I was seriously sceptical about Mary Magdalene; I was bemused and confused as to why Garth Davis should choose it as his ‘blank check’ movie following his incredible debut with Lion; I’m not a follower of Christ; and the poster was less than inspiring. I worried – call me cynical – that Davis was either making a play for a gazillion dollars at the faith-based box office, or for Rooney Mara (who played the very lacklustre role of Lucy, ‘the girlfriend’, in Lion). The poster implied that he could be having a shot at both. Faith-based movies continue to over-perform at the (American) box office, and there’s a long history of directors falling for actresses in supporting roles in their big debut films and then essentially devoting their next film to shooting them in close-up.
Davis certainly does the latter. It feels like a third of the screen time is spent on Mara’s face. And not speaking: people rarely speak in Mary Magdalene; it is a film of very little dialogue, almost entirely made of mood. But the mood it makes… well, it’s pretty magical. Davis, his production designer Fiona Crombie, his cinematographer Greig Fraser, and, perhaps most importantly, his composers Hildur Guonadottir and Johann Johannsson (whose contribution here represents his final work; he died earlier this year), whose intense, spooky score gives the bulk of the film an oppressive sense of dire impending menace and doom.
Oppressive, but appropriate, because Christ – extremely convincingly, and somehow originally, played by Joaquin Phoenix – knows he’s going to die, and his apostles do too. But it’s also because Christ – as portrayed here – is spooky. This is the first film I’ve seen to truly depict how scary it would be to see someone restore someone’s blindness, let alone bring someone back from the dead. Those scenes, here, colour the entire rest of the film, and, for once, allow the viewer to appreciate just why these apostles are so willing to follow this somewhat berserk, very dusty beardy weirdie through the desert.

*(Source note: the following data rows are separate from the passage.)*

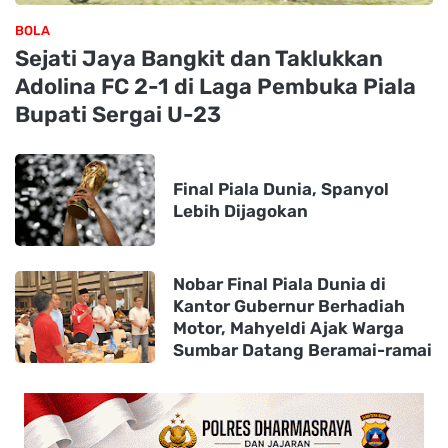
BOLA
Sejati Jaya Bangkit dan Taklukkan
Adolina FC 2-1 di Laga Pembuka Piala
Bupati Sergai U-23
Final Piala Dunia, Spanyol
Lebih Dijagokan
Nobar Final Piala Dunia di
Kantor Gubernur Berhadiah
Motor, Mahyeldi Ajak Warga
Sumbar Datang Beramai-ramai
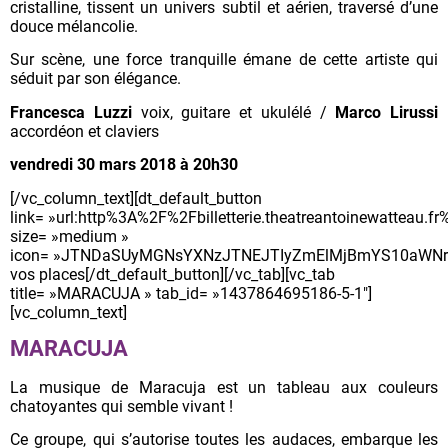
cristalline, tissent un univers subtil et aérien, traversé d’une
douce mélancolie.
Sur scène, une force tranquille émane de cette artiste qui
séduit par son élégance.
Francesca Luzzi
voix, guitare et ukulélé /
Marco Lirussi
accordéon et claviers
vendredi 30 mars 2018 à 20h30
[/vc_column_text][dt_default_button
link= »url:http%3A%2F%2Fbilletterie.theatreantoinewatteau
size= »medium »
icon= »JTNDaSUyMGNsYXNzJTNEJTIyZmElMjBmYS10aWNrZ
vos places[/dt_default_button][/vc_tab][vc_tab
title= »MARACUJA » tab_id= »1437864695186-5-1″]
[vc_column_text]
MARACUJA
La musique de Maracuja est un tableau aux couleurs
chatoyantes qui semble vivant !
Ce groupe, qui s’autorise toutes les audaces, embarque les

The film makes brilliant use of dramatic ellipsis. We experience the story of Christ through Mary Magdalene’s eyes, meaning we don’t see what she doesn’t. Thus, we’re spared all the whipping and other torture so lavishly laid on in Mel Gibson’s The Passion Of The Christ (and most other New Testament adaptations). Davis’ version has her at Christ’s final hours, and, as has become recognised theological canon, his resurrection, but there’s no Herod, no Pilate; indeed, barely any Romans at all.

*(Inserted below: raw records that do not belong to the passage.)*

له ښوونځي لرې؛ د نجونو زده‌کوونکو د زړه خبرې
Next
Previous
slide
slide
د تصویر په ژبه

That’s all the good stuff. The frustrating thorn is that the film may as well have been called Judas or Peter. Mary is a completely passive lead character (after a truncated first act that shows her, briefly, pre-Jesus), essentially spending the film staring with wide-eyed wonder at Christ, as do Judas (Tahar Rahim) and Peter (Chiwetel Ejiofor). If Davis had simply used more close-ups of either of them, he could call it their movie (and, theoretically, could edit an alternative version of the film to do just that). Ultimately, the title is a cheat; this is not Mary’s story. Like all New Testament films, this is the story of Jesus Christ, pure and simple, even if he has less close-ups.